### Aim of the exercise
In the answer, each line must appear exactly as in the records, and no picture may appear.

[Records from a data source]

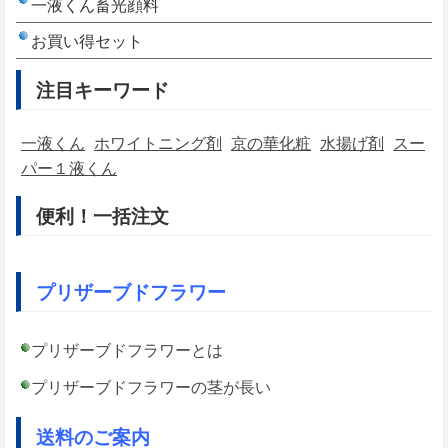
一液くん畜光顔料
お買い得セット
注目キーワード
一液くん
ホワイトニング剤
京の華化粧
水揚げ剤
スー
パー１液くん
便利！一括注文
プリザーブドフラワー
プリザーブドフラワーとは
プリザーブドフラワーの茎が長い
送料のご案内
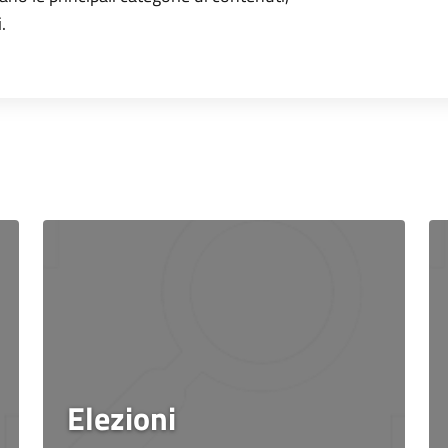
.
Elezioni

### Answer box
一液くん畜光顔料
お買い得セット
注目キーワード
一液くん
ホワイトニング剤
京の華化粧
水揚げ剤
スー
パー１液くん
便利！一括注文
プリザーブドフラワー
プリザーブドフラワーとは
プリザーブドフラワーの茎が長い
送料のご案内
.
Elezioni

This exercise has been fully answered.